Below are some records; quote exactly the lines from the one that contains "11: (532, 221, 233.43)" through the one that contains "[00:04.208]", inclusive, and no others.
** Opening Extracted information block **
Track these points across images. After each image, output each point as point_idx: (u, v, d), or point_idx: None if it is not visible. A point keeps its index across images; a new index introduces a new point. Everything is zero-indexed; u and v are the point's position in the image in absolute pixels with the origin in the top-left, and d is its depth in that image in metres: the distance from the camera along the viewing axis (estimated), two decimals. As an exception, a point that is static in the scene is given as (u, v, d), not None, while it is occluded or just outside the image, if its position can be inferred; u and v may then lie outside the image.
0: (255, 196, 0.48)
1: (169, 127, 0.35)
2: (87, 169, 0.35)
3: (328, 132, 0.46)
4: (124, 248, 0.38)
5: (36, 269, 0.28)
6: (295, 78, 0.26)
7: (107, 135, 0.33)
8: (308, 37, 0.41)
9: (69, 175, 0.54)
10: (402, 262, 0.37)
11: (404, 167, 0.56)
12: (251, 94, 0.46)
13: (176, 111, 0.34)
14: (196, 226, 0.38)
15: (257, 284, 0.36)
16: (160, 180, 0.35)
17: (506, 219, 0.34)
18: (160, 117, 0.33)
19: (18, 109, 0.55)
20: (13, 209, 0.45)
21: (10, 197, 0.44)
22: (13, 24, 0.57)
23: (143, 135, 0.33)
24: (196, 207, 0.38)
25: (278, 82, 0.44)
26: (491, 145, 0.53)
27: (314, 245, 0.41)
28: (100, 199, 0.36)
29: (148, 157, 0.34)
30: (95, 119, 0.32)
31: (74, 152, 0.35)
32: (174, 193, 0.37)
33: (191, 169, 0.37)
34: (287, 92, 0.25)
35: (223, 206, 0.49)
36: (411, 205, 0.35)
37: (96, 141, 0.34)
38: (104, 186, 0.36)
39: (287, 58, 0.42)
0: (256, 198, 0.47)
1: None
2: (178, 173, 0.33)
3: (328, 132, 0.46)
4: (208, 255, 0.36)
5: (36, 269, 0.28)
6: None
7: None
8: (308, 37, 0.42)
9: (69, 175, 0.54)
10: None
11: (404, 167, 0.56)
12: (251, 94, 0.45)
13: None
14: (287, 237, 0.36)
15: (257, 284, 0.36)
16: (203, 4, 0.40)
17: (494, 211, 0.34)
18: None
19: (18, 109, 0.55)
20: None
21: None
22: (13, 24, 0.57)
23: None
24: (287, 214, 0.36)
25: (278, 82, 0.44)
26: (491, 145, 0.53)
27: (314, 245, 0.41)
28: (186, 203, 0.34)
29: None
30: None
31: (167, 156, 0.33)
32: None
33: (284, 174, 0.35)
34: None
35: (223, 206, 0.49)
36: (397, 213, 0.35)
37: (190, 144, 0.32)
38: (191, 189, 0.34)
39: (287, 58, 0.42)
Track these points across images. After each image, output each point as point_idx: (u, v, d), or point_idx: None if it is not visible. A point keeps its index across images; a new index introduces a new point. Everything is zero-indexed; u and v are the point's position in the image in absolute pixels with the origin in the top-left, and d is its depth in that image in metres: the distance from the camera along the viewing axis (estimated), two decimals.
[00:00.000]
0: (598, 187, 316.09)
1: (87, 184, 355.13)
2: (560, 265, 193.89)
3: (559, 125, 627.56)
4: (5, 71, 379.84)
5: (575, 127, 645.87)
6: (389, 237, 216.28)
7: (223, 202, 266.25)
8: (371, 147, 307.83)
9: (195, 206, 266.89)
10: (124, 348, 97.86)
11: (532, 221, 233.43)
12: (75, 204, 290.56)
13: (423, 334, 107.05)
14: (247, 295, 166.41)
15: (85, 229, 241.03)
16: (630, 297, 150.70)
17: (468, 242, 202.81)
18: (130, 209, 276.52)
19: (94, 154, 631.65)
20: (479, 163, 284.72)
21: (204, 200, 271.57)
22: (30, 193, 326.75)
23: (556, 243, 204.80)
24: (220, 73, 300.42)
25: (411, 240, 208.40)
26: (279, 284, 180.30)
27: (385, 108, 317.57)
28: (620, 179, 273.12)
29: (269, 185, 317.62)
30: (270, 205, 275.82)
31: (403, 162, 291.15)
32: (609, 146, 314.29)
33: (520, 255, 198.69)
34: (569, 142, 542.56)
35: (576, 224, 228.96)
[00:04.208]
** Closing Extracted information block **
** Opening Extracted information block **
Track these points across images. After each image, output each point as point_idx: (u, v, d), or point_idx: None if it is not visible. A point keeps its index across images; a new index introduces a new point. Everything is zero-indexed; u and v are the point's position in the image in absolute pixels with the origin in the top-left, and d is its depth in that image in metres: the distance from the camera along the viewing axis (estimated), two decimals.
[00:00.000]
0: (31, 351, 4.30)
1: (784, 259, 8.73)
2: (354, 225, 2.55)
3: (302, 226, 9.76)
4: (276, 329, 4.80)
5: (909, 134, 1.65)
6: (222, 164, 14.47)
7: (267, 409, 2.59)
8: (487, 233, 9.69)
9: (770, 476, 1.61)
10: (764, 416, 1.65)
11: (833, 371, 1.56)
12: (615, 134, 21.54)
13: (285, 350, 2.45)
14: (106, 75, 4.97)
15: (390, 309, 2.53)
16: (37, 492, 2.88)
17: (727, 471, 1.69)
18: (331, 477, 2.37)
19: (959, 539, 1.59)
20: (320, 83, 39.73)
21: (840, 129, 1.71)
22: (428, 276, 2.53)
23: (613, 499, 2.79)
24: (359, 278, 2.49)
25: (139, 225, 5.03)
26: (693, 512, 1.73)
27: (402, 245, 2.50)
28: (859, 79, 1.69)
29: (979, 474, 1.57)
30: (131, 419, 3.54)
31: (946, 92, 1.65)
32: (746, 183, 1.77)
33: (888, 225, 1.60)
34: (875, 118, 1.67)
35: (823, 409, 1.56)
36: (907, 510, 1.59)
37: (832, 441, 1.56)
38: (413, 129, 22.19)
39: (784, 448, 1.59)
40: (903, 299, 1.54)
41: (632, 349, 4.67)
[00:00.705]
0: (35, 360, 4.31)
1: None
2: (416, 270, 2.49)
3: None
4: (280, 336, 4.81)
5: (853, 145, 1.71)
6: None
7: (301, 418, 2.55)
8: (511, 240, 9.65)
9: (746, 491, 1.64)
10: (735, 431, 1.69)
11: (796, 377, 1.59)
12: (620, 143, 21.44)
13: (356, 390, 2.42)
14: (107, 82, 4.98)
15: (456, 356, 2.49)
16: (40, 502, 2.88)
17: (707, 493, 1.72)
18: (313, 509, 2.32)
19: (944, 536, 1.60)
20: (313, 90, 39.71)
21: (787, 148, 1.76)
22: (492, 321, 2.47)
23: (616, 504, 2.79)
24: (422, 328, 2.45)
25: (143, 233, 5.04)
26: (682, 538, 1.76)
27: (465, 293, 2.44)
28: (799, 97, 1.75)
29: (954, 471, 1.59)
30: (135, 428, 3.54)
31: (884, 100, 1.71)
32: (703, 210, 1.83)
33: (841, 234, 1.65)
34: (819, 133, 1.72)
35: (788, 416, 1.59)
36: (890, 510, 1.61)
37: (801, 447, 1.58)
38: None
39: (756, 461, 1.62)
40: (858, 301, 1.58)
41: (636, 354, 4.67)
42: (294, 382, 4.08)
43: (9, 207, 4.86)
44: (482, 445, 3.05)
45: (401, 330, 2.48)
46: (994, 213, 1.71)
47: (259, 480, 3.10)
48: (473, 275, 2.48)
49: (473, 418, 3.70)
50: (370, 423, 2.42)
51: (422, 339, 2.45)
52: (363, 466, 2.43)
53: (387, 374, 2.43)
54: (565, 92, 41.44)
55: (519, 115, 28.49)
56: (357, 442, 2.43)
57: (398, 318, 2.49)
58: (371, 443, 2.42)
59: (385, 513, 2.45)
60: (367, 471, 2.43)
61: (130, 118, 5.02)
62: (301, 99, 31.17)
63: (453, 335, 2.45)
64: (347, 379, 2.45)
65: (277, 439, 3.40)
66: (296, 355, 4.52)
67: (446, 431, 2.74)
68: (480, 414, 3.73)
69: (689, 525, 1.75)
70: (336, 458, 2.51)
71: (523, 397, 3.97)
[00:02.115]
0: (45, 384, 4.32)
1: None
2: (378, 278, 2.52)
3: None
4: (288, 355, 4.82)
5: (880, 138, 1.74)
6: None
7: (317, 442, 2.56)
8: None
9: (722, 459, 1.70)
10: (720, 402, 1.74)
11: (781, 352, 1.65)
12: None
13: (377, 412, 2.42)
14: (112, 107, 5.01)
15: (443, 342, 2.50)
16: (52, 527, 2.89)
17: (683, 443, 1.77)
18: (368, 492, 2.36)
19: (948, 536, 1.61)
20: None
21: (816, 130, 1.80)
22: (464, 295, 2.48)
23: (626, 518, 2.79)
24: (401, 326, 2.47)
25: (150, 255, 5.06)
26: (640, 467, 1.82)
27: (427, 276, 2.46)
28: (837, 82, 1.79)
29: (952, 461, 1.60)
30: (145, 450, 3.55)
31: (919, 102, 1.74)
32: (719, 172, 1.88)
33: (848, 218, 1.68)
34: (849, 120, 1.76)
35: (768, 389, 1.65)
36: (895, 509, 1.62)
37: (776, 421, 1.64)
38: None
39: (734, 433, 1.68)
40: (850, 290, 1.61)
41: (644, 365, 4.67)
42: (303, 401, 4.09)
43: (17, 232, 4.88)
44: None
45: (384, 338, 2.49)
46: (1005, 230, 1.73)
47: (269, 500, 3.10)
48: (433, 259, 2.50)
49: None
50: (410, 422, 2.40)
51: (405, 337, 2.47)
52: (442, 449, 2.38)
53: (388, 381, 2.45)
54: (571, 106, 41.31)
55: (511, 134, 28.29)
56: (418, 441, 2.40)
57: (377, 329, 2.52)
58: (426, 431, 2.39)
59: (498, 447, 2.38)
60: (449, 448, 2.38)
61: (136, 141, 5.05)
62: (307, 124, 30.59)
** Closing Extracted information block **
Response to the task >>
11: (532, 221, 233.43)
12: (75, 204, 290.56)
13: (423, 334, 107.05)
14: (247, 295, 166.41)
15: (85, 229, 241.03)
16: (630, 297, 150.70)
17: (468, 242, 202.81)
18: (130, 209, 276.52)
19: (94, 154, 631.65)
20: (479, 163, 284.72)
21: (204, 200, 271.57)
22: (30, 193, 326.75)
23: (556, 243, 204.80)
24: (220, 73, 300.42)
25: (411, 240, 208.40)
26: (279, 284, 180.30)
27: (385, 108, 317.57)
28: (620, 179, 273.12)
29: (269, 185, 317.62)
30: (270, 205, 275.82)
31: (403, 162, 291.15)
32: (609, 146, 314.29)
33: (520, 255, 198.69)
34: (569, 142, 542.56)
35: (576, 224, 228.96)
[00:04.208]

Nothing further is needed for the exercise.